You can do this by attaching a socket spanner to the top. I wouldn't force it as this could do damage, but it might tell you if this is a physical resistance issue.

Have you backed off the burrs a long way to be sure they aren't touching?

Sent from my iPhone using Tapatalk


----------



## StevenG91 (Dec 7, 2019)

richwade80 said:


> It doesn't take much to jam one of these. I couldn't grind some harder beans at all so would have to manually turn the burrs to free things up if it jammed.
> 
> You can do this by attaching a socket spanner to the top. I wouldn't force it as this could do damage, but it might tell you if this is a physical resistance issue.
> 
> ...


 I've taken the burrs all the way back to open position, when I flip the on switch it just makes a whirling noise like its trying it's hardest to rotate but it just won't turn.


----------



## El carajillo (Mar 16, 2013)

StevenG91 said:


> I've taken the burrs all the way back to open position, when I flip the on switch it just makes a whirling noise like its trying it's hardest to rotate but it just won't turn.


 How did you hold the motor still to undo the top burr holding nut ? Did you shock the nut to undo it? Is the motor running or just buzzing ?


----------



## richwade80 (Aug 25, 2017)

Sounds like you have resistance in the system somewhere. Might need to dismantle again and check if the burrs spin freely as you go.

To give you an idea. The burrs could just about be turned by hand so I would apply more force than that. You'd need a cloth etc as the burrs are sharp... obviously.

Sent from my iPhone using Tapatalk


----------



## StevenG91 (Dec 7, 2019)

El carajillo said:


> How did you hold the motor still to undo the top burr holding nut ? Did you shock the nut to undo it? Is the motor running or just buzzing ?

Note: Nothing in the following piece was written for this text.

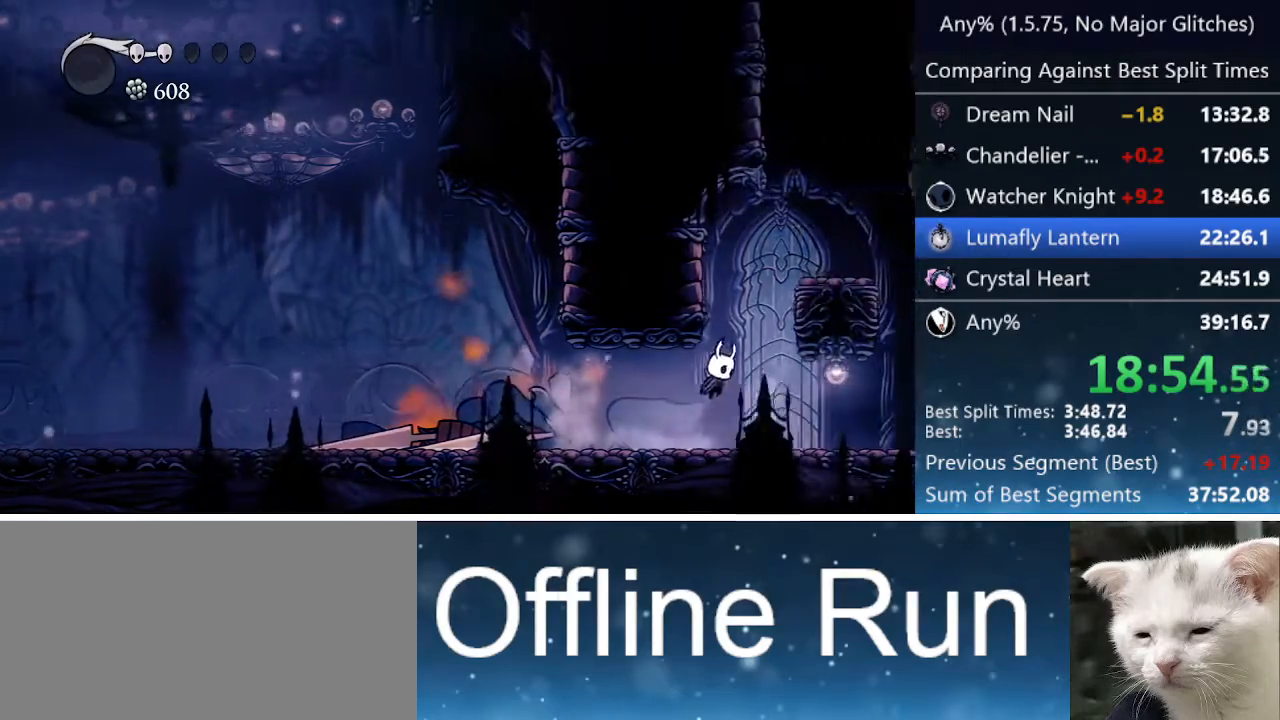
{"keys": ["jump", "left"], "events": [[50, "left", "down"], [50, "right", "up"], [183, "jump", "up"], [267, "jump", "down"], [267, "left", "up"], [267, "right", "down"], [450, "left", "down"], [450, "right", "up"]]}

 I turned the first burr by hand to get that off. The second burr has a but on the top, I've got the correct size socket wrench but couldn't hold this still to get enough force to under the burr. The motor is making a hell of a racket


----------



## StevenG91 (Dec 7, 2019)

richwade80 said:


> Sounds like you have resistance in the system somewhere. Might need to dismantle again and check if the burrs spin freely as you go.
> 
> To give you an idea. The burrs could just about be turned by hand so I would apply more force than that. You'd need a cloth etc as the burrs are sharp... obviously.
> 
> Sent from my iPhone using Tapatalk


 I can turn the bottom burr with the socket wrench but I can't get the top bolt off to pop it out.


----------



## El carajillo (Mar 16, 2013)

The 10 mm nut (holding the lower burr) has a L/H thread. In order to undo it, wrap a couple of turns of tape around the lower burr and place a ring spanner over the taped burr ( about 18 -- 19 mm ring S/P, use your socket to undo the nut while holding the ring spanner.

IS THE MOTOR RUNNING OR JUST BUZZING ???

Did you try tapping the spanner initially to try and undo the nut ? If you did you may have stripped some of the teeth off the gear the spindle is attached to (it is only NYLON/ plastic.


----------



## StevenG91 (Dec 7, 2019)

El carajillo said:


> The 10 mm nut (holding the lower burr) has a L/H thread. In order to undo it, wrap a couple of turns of tape around the lower burr and place a ring spanner over the taped burr ( about 18 -- 19 mm ring S/P, use your socket to undo the nut while holding the ring spanner.
> 
> IS THE MOTOR RUNNING OR JUST BUZZING ???
> 
> Did you try tapping the spanner initially to try and undo the nut ? If you did you may have stripped some of the teeth off the gear the spindle is attached to (it is only NYLON/ plastic.


 Ill trying doing the above if I have stripped the gear is it easy enough to replace? It's more than a buzzing sound I would say


----------



## El carajillo (Mar 16, 2013)

I think you have stripped probably partially stripped the gear  When you have removed the lower burr, try gently holding the spindle between finger and thumb and turn the grinder on. You should be able to feel the vibration of the spinning motor against the plastic gear.

This will indicate the motor is OK and just the plastic gear stripped.

The plastic gear and spindle is about £ 12. It is not difficult to replace (just a PIA). You will need to remove the base to access the motor and gear.

Take care when removing the base as some of the screws hold a lead weight in the bottom, If you release these screws it can drop down and cause damage.


----------



## StevenG91 (Dec 7, 2019)

El carajillo said:


> I think you have stripped probably partially stripped the gear  When you have removed the lower burr, try gently holding the spindle between finger and thumb and turn the grinder on. You should be able to feel the vibration of the spinning motor against the plastic gear.
> 
> This will indicate the motor is OK and just the plastic gear stripped.
> 
> ...


 I was afraid you were gonna say it was a pain in the ass ?. I'll order a new gear and hope for the best. I wish there was a step by step on what to do so I dont kill the grinder! Thanks for the advice!!


----------